╭─ GIVEN ENTRIES
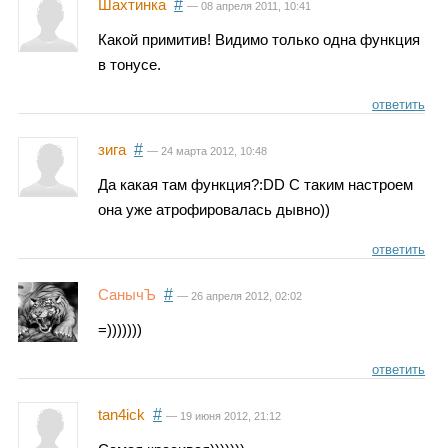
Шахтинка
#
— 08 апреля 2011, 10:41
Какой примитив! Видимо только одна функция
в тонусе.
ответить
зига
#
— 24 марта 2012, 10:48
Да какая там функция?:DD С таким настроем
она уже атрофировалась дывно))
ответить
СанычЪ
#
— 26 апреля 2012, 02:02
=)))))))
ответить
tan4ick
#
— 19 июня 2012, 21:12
╰─
╭─ GIVEN ENTRIES
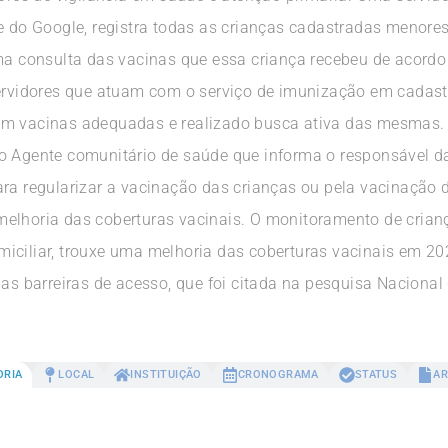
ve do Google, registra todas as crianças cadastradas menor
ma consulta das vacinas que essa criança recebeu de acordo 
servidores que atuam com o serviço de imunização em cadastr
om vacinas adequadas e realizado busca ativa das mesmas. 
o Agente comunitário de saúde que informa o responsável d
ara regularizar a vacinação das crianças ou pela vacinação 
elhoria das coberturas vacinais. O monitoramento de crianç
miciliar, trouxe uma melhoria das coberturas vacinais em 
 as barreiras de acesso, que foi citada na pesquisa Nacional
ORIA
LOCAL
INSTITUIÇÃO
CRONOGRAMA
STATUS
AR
╰─
Which lines above hold the string "функция"? Please copy all of them.

> **ANSWER TO THIS TASK**
Какой примитив! Видимо только одна функция
Да какая там функция?:DD С таким настроем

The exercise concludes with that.